The Northeastern part of the United States recently experienced a blizzard, which led to many businesses closing doors and telling employees to stay home. However, for some other businesses, which chose to stay open, employees called in saying they could not make it to work. While Kansas has not had a blizzard (yet), the State is prone to inclement weather from time to time. Employers need to be aware of the options they have in both scenarios described above and should remember that the Fair Labor Standards Act (FLSA) influences how employers are supposed to handle both situations with regard to employee wages. Furthermore, the Department of Labor (DOL) has written an opinion letter (Oct. 24, 2005) on both of these scenarios and is explained below.

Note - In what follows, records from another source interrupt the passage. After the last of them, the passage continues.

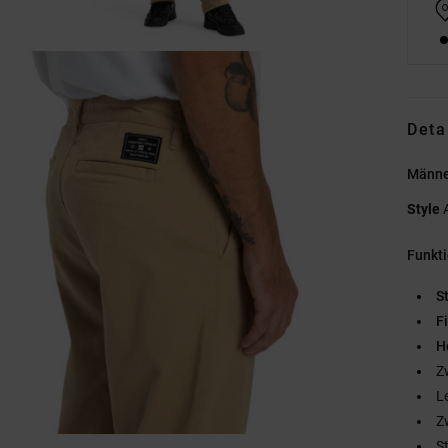
Deta
Männe
Style
Funkt
St
F
H
Z
L
Z
S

Before analyzing both scenarios it is important to remember that the FLSA regulates minimum wage and overtime pay, but has exemptions for both, for an employee employed in a bona fide executive, administrative, or professional capacity. If an employee qualifies for an exemption, they may be paid on a salary basis and such salary is not subject to reduction because of variations in the quality or quantity of the work performed. Furthermore, if an employee is ready, willing and able to work, deductions may not be made for time when work is not available. However, deductions from pay are allowed if an employee is absent from work for one or more full days for personal reasons, other than sickness or accident.

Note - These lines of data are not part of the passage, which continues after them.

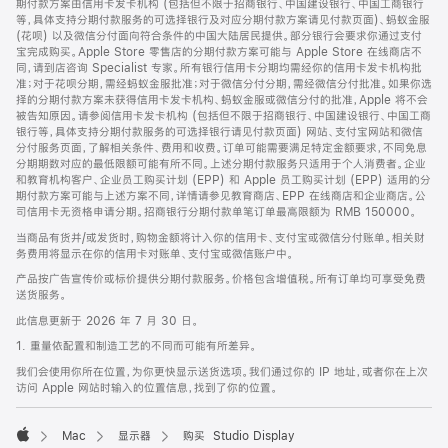
期付款方案由信用卡发卡机构 (包括但不限于招商银行、中国建设银行、中国工商银行
等，具体支持分期付款服务的可选择银行及对应分期付款方案请见付款页面)、蚂蚁金服
(花呗) 以及微信分付面向符合条件的中国大陆居民提供。部分银行会要求你通过支付
宝完成购买。Apple Store 零售店的分期付款方案可能与 Apple Store 在线商店不
同，请到店咨询 Specialist 专家。所有银行信用卡分期均需经你的信用卡发卡机构批
准；对于花呗分期，需经蚂蚁金服批准；对于微信分付分期，需经微信分付批准。如果你选
择的分期付款方案未获得信用卡发卡机构、蚂蚁金服或微信分付的批准，Apple 将不会
被告知原因。请参阅信用卡发卡机构 (包括但不限于招商银行、中国建设银行、中国工商
银行等，具体支持分期付款服务的可选择银行请见付款页面) 网站、支付宝网站和微信
分付服务页面，了解相关条件、费用和收费。订单可能需要满足特定金额要求，不同免息
分期期数对应的最低限额可能有所不同。上述分期付款服务只适用于个人消费者。企业
和教育机构客户、企业员工购买计划 (EPP) 和 Apple 员工购买计划 (EPP) 适用的分
期付款方案可能与上述方案不同，详情请参见教育商店、EPP 在线商店和企业商店。公
司信用卡无资格申请分期。招商银行分期付款单笔订单最高限额为 RMB 150000。
当商品有货并/或发货时，购物金额将计入你的信用卡、支付宝或微信分付账单。相关财
务费用将显示在你的信用卡对账单、支付宝或微信账户中。
产品按广告宣传价或标价提供分期付款服务。价格包含增值税。所有订单均可享受免费
送货服务。
此信息更新于 2026 年 7 月 30 日。
1. 重量依配置和制造工艺的不同而可能有所差异。
我们会使用你所在位置，为你更快显示送货选项。我们通过你的 IP 地址，或者你在上次
访问 Apple 网站时输入的位置信息，找到了你的位置。
Mac
显示器
购买 Studio Display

Scenario #1: An employer closes its business because of inclement weather.

• Exempt Employees

If an employer closes its business because of inclement weather, the employer should pay an exempt employee her full salary, as long as the business is closed for less than one full workweek. If an employer were so inclined, the employer could require the exempt employee to use vacation time or paid time off (PTO) for the time that the business is closed due to inclement weather. However, an employer should consider the effect on employees morale if the employer were to require its employees to use PTO for days when the employer determined that the business should be closed.

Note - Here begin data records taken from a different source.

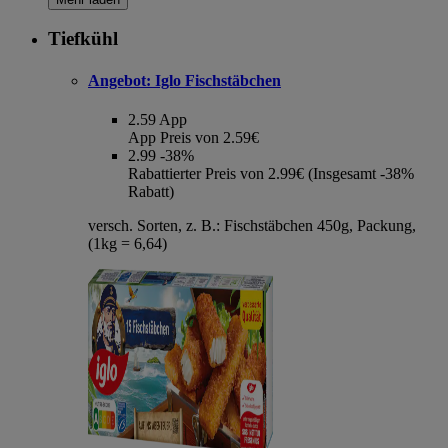
Tiefkühl
Angebot:
Iglo Fischstäbchen
2.59
App
App Preis von 2.59€
2.99
-38%
Rabattierter Preis von 2.99€ (Insgesamt -38%
Rabatt)
versch. Sorten, z. B.: Fischstäbchen 450g, Packung,
(1kg = 6,64)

If an employer does decide to have employees use their PTO and an employee’s PTO would not cover the time the business was closed, the employer could allow the employee to carry a negative PTO balance until she accrued additional leave.

• Non-Exempt Employees

Employees who are non-exempt get paid based on the time they actually work. Therefore, if a business closes because of inclement weather, the employer will not pay the employee for that day, because the employee did not work.

Scenario #2: An employer stays open during inclement weather, but some employees cannot make it in.

• Exempt Employees

Employers who decide to stay open during harsh weather conditions run the risk of employees not being able to make it into work. If an employee is unable to make it into work because of the weather, then the employer may require the employee to use PTO. In the 2005 DOL Letter, it stated that an absence due to inclement weather does not constitute an absence due to sickness or accident. Therefore if an employee is absent because of inclement weather, then she is absent for personal reasons. It should be noted that if the office is open, and an exempt employee has no accrued PTO to cover her time off, she may be placed on leave without pay for the day she failed to report. However, if the employee was gone for less than a full day, then there cannot be a deduction from salary.

• Non-Exempt Employees

As before, non-exempt employees are paid based on the time they work and therefore do not need to be paid for days they cannot make it into work because of bad weather.

Employers should think about implementing a written policy (if they do not already have one) concerning inclement weather based closures and how it will or will not affect their employees’ wages or PTO. It is never a bad idea to have open and clear channels of communications between employer and employees and a written policy is often the most effective.